**Problem:**
In your answer, reproduce exactly the lines from the beginning of the listing below through the one containing "cancer (adenocarcinoma) stained", and only those lines.

**Data provided:**
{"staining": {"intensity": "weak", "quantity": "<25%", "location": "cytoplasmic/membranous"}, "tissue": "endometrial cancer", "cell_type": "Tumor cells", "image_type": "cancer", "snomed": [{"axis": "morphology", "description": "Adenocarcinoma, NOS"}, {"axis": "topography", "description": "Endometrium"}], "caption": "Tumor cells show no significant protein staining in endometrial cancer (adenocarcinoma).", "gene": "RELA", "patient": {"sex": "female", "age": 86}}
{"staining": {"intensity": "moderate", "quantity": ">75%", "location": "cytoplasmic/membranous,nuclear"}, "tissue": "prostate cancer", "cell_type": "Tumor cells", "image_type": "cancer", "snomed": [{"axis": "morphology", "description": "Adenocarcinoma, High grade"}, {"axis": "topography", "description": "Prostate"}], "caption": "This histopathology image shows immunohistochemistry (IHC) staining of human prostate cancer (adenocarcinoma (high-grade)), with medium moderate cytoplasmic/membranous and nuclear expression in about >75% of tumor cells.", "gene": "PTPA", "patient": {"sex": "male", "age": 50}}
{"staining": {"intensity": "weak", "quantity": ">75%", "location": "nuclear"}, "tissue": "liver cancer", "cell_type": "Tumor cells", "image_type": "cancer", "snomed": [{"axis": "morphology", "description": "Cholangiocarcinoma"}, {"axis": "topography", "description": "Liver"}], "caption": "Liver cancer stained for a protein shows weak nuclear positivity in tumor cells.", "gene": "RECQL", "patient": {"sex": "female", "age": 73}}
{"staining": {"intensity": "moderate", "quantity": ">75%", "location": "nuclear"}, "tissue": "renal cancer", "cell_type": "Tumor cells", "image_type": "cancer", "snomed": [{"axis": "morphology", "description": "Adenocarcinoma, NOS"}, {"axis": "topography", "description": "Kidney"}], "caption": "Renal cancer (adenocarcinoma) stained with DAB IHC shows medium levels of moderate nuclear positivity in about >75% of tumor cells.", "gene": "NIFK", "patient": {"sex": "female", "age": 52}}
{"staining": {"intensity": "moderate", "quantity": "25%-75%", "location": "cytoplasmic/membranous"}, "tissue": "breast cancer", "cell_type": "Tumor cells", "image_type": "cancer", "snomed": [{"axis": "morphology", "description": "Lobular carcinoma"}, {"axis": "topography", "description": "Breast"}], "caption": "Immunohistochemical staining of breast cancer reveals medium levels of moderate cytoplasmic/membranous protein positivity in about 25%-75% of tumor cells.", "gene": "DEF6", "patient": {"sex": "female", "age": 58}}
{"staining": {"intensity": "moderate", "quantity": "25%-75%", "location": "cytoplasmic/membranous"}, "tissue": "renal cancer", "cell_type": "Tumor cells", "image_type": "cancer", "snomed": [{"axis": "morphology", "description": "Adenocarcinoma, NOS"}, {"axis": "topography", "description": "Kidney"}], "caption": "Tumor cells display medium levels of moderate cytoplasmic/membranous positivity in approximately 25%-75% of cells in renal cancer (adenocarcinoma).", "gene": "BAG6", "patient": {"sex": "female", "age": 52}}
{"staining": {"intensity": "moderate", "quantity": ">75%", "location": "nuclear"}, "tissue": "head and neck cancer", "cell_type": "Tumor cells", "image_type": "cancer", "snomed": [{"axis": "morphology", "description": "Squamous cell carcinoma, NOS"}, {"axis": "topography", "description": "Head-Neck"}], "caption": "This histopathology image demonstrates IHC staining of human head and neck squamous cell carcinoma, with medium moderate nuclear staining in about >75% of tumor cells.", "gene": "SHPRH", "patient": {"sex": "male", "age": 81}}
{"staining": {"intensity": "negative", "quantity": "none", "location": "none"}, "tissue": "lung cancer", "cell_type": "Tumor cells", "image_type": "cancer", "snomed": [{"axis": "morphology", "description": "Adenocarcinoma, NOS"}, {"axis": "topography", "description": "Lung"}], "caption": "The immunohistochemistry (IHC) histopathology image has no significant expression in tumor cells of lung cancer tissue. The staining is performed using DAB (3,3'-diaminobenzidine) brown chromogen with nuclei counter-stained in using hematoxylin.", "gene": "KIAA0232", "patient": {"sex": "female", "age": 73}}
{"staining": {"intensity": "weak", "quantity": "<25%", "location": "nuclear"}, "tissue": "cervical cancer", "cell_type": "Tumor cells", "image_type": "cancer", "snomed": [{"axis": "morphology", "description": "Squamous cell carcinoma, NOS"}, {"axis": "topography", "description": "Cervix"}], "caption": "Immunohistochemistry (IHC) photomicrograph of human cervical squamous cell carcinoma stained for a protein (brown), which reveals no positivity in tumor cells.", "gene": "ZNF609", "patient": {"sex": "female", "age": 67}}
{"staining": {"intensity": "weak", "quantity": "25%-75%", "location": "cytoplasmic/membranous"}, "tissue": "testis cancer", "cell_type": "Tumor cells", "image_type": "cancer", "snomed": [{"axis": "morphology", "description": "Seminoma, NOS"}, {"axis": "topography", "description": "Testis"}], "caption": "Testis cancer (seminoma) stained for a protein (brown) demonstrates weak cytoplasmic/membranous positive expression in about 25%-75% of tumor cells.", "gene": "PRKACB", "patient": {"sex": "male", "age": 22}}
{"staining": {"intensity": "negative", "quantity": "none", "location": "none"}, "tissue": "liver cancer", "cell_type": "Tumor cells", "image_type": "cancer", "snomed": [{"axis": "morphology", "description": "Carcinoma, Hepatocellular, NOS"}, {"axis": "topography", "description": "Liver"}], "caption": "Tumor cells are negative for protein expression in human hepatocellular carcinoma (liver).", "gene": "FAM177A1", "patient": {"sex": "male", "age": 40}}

**Solution:**
{"staining": {"intensity": "weak", "quantity": "<25%", "location": "cytoplasmic/membranous"}, "tissue": "endometrial cancer", "cell_type": "Tumor cells", "image_type": "cancer", "snomed": [{"axis": "morphology", "description": "Adenocarcinoma, NOS"}, {"axis": "topography", "description": "Endometrium"}], "caption": "Tumor cells show no significant protein staining in endometrial cancer (adenocarcinoma).", "gene": "RELA", "patient": {"sex": "female", "age": 86}}
{"staining": {"intensity": "moderate", "quantity": ">75%", "location": "cytoplasmic/membranous,nuclear"}, "tissue": "prostate cancer", "cell_type": "Tumor cells", "image_type": "cancer", "snomed": [{"axis": "morphology", "description": "Adenocarcinoma, High grade"}, {"axis": "topography", "description": "Prostate"}], "caption": "This histopathology image shows immunohistochemistry (IHC) staining of human prostate cancer (adenocarcinoma (high-grade)), with medium moderate cytoplasmic/membranous and nuclear expression in about >75% of tumor cells.", "gene": "PTPA", "patient": {"sex": "male", "age": 50}}
{"staining": {"intensity": "weak", "quantity": ">75%", "location": "nuclear"}, "tissue": "liver cancer", "cell_type": "Tumor cells", "image_type": "cancer", "snomed": [{"axis": "morphology", "description": "Cholangiocarcinoma"}, {"axis": "topography", "description": "Liver"}], "caption": "Liver cancer stained for a protein shows weak nuclear positivity in tumor cells.", "gene": "RECQL", "patient": {"sex": "female", "age": 73}}
{"staining": {"intensity": "moderate", "quantity": ">75%", "location": "nuclear"}, "tissue": "renal cancer", "cell_type": "Tumor cells", "image_type": "cancer", "snomed": [{"axis": "morphology", "description": "Adenocarcinoma, NOS"}, {"axis": "topography", "description": "Kidney"}], "caption": "Renal cancer (adenocarcinoma) stained with DAB IHC shows medium levels of moderate nuclear positivity in about >75% of tumor cells.", "gene": "NIFK", "patient": {"sex": "female", "age": 52}}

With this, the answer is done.